The agent is unreliable at telling you whether it succeeded. The filesystem isn't.
Failure Mode 4: The Permission Mismatch
Cron runs as one user. The agent runs as another. The script runs as a third. One of them owns the file, the other can't read it, and you get a permission denied that surfaces as a generic "I couldn't access that resource" in the agent's reply.
This one is easy to debug once you suspect it and almost impossible to figure out from inside the agent's reasoning, because LLMs are not great at distinguishing "file doesn't exist" from "file exists but I can't read it."
How to catch it:
- Run your agent under a single dedicated user, not root.
- All paths the agent touches should be owned by that user.
- When the agent says "I couldn't find X," your first move should be to
ls -la Xas the agent's user, not to assume the agent is wrong.
Failure Mode 5: The Context Bomb
The agent loads a 50,000-line log file into context to "investigate the issue." The next prompt costs $4. Then it loads another file. The next prompt costs $7.
Modern long-context models make this worse, not better, because the agent will happily fill 200K tokens of context if you let it.
How to catch it:
- Per-conversation token budget. Hard cap at, say, 500K tokens total before the agent has to start a fresh session.
- Monitor input token cost separately from output token cost. Input cost spiking is the canary.
- Teach the agent (in its system prompt) to use grep or head before reading entire files.
Failure Mode 6: The Confidently Wrong Database Write
The agent decides to update a database row. It picks the wrong WHERE clause. Now you have a project marked status='done' that isn't, or a customer flagged as paid who isn't.
This is the failure that scares me most because it can be silent for weeks.
How to catch it:
- Use database triggers to write every UPDATE to an audit table with
old_valuesandnew_values. - Periodically diff the agent's claimed actions (from its own log) against the audit table.
- For high-stakes tables, require a two-step process: agent stages a change, a separate validator agent or human approves.
Don't give a single agent unbounded write access to your billing tables. I shouldn't have to say this. I'm saying it because I've seen it.
What Actually Works for Monitoring
Out of all the dashboards and alerts I've tried, three signals carry 80% of the value:
- Tokens per hour, per agent. Anomaly detection on this catches loops, context bombs, and runaway retries.
- Time since last meaningful action. Defined as time since last write to your
progress_logtable. If this exceeds your tick interval, something is wrong. - Side-effect verification. A separate cron job that checks the agent did what it said it did. Files exist, rows were inserted, messages were sent.

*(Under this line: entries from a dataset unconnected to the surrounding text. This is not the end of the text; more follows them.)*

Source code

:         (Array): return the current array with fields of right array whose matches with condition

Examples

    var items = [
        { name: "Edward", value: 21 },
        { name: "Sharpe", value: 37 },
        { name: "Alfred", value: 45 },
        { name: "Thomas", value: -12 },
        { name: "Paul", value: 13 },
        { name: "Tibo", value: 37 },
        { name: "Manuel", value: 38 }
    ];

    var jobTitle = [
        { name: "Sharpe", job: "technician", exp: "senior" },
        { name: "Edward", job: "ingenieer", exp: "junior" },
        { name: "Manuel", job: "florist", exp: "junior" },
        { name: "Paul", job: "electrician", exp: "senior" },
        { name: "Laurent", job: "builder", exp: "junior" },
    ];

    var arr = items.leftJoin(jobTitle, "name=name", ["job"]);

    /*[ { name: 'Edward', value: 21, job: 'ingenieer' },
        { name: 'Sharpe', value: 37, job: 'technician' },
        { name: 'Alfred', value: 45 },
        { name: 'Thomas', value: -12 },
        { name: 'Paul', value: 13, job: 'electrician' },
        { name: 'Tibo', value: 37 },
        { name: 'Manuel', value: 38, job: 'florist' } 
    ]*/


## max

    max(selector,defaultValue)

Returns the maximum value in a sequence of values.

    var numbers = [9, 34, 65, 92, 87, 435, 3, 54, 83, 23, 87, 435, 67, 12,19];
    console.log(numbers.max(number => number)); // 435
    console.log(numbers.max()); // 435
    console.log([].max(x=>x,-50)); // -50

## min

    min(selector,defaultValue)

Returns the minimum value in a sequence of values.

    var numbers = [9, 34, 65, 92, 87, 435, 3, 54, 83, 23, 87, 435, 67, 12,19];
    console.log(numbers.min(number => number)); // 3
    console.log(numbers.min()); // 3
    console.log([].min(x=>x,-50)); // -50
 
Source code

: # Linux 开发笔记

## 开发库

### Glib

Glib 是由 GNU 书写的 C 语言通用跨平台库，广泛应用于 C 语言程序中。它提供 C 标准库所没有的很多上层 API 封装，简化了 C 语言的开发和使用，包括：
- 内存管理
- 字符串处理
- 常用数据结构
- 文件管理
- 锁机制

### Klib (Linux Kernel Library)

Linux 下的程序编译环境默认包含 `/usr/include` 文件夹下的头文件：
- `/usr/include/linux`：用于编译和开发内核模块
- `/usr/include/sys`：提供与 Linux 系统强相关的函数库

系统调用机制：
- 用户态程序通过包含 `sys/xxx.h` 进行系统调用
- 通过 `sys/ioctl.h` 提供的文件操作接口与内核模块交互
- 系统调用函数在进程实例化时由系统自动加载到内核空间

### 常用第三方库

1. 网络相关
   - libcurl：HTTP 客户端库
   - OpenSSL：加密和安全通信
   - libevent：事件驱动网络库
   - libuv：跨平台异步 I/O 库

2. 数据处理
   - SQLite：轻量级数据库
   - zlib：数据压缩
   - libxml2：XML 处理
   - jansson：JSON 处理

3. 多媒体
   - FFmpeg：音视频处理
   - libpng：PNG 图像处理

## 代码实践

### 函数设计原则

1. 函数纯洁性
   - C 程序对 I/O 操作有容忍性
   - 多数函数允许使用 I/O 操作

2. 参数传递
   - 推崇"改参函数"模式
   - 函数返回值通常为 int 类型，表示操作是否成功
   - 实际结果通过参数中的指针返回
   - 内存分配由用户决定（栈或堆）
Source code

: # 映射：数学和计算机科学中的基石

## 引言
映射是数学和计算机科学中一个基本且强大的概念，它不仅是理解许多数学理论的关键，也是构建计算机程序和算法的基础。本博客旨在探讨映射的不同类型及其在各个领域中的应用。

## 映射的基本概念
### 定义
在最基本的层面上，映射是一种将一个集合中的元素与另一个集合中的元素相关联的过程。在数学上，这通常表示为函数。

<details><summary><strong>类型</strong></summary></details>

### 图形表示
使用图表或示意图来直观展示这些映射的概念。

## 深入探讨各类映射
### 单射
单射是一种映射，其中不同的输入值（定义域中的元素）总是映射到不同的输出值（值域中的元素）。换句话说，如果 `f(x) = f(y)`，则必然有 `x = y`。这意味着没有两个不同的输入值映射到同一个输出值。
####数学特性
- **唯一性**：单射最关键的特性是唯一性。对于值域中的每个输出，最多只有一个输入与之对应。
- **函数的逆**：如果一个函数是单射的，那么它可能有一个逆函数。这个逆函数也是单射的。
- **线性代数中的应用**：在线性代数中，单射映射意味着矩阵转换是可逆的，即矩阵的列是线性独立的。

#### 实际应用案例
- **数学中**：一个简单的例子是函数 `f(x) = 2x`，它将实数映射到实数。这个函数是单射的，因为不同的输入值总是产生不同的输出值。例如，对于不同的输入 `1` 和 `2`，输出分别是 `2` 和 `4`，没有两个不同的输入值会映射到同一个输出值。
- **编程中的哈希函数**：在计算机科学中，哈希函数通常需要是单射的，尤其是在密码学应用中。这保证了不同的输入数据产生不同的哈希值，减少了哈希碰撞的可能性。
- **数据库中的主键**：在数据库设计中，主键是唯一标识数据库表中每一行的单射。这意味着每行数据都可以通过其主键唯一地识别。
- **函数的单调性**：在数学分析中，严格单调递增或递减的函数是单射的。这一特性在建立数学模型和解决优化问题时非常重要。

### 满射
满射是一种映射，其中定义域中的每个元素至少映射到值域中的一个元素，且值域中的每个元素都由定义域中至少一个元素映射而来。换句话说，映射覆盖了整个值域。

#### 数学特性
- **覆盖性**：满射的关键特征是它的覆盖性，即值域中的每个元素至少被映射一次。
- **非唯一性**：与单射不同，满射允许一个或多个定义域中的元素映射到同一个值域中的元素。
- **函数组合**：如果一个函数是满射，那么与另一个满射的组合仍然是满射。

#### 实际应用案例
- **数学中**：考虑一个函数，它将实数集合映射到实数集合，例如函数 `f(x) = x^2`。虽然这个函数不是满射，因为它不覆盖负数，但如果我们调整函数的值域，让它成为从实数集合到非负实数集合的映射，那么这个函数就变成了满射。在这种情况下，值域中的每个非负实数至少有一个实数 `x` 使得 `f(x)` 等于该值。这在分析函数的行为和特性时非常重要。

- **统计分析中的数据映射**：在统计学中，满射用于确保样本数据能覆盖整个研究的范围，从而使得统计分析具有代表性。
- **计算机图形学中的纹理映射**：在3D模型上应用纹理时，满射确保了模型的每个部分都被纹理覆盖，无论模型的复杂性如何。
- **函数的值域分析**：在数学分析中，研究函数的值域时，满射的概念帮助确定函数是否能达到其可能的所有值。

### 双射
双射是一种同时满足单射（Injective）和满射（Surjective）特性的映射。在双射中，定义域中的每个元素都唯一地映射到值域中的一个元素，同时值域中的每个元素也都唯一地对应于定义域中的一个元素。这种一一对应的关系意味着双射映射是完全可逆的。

You can build all three with a few hundred lines of code and a Postgres table. You don't need a vendor product.
The Mental Shift
The biggest debugging upgrade I made wasn't tooling. It was internalizing that the agent is an unreliable narrator about its own behavior. It will tell you it succeeded when it didn't. It will tell you it tried something when it didn't. It will explain its reasoning in a way that sounds plausible but doesn't match what it actually did.
Trust the side effects. The database row, the file on disk, the message that arrived (or didn't). Everything else is the agent telling you a story about what it thinks happened, and that story is sometimes fiction.
Build your monitoring around what's verifiable from outside the agent's own reasoning. That's the discipline. Once you have it, debugging in production stops being scary and starts being a normal engineering problem.